One participant explained that he needed to interrupt his bang-session because he “had to stop and go hurl.” Oh, no. There’s just no redeeming yourself after that.
On the other hand, you would never get the spins, nor would you need to stop mid-fuck and vom in a corner, from getting baked. The worst thing that could happen is you start laughing at her vagina, or you forget what sex even is. And that would only be funny.
Now, let’s examine what the biological/neural difference between drunk sex and stoned sex is. When you’re a few drinks in, alcohol slows down thought processes and cognition, which is why you don’t give a single shit about anything. However, the parts of your brain that control sexual urges remain untouched, therefore making you want to have sex with anyone with a pulse. Not too great.
Conversely, when you get high, the THC enters your bloodstream almost immediately, and researchers have found that THC stimulates testosterone production, and can increase testosterone levels by up to sex times.
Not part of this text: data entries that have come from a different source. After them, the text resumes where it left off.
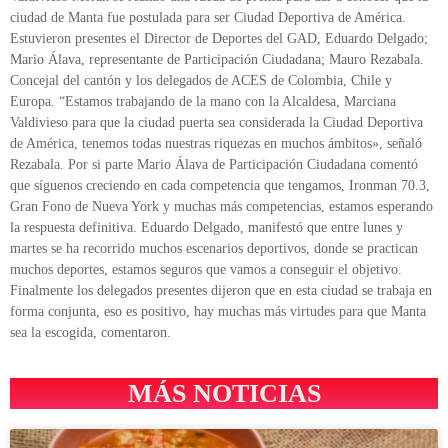
ciudad de Manta fue postulada para ser Ciudad Deportiva de América.
Estuvieron presentes el Director de Deportes del GAD, Eduardo Delgado;
Mario Álava, representante de Participación Ciudadana; Mauro Rezabala.
Concejal del cantón y los delegados de ACES de Colombia, Chile y
Europa. “Estamos trabajando de la mano con la Alcaldesa, Marciana
Valdivieso para que la ciudad puerta sea considerada la Ciudad Deportiva
de América, tenemos todas nuestras riquezas en muchos ámbitos», señaló
Rezabala. Por si parte Mario Álava de Participación Ciudadana comentó
que síguenos creciendo en cada competencia que tengamos, Ironman 70.3,
Gran Fono de Nueva York y muchas más competencias, estamos esperando
la respuesta definitiva. Eduardo Delgado, manifestó que entre lunes y
martes se ha recorrido muchos escenarios deportivos, donde se practican
muchos deportes, estamos seguros que vamos a conseguir el objetivo.
Finalmente los delegados presentes dijeron que en esta ciudad se trabaja en
forma conjunta, eso es positivo, hay muchas más virtudes para que Manta
sea la escogida, comentaron.
MÁS NOTICIAS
And that, my friends, is what makes you horny.
Combine that with the relaxing and mood-lifting effects of the stuff, and you have the perfect equation for a really, really good lay. You feel incredible, you’re turned on, and you still have your wits about you.
On a side note, think about this: Have you ever heard about alcohol-infused lube? You know, for increased sensation? No, you haven’t, because it doesn’t exist. But you know what does exist? Weed lube. Now that’s some good stuff right there. Hell yes.
There’s even a strain of marijuana that was created especially for boosting libido, called Sexpot. Very fitting. Sexpot is only available in California at the moment, and is marketed toward women, but if the lady you’re about to have sex with is really turned on, it’ll get you really turned on, too. Everybody wins!
On a final note, people have been using pot as an aphrodisiac for centuries. And if something has been around for that long, it must mean it’s good.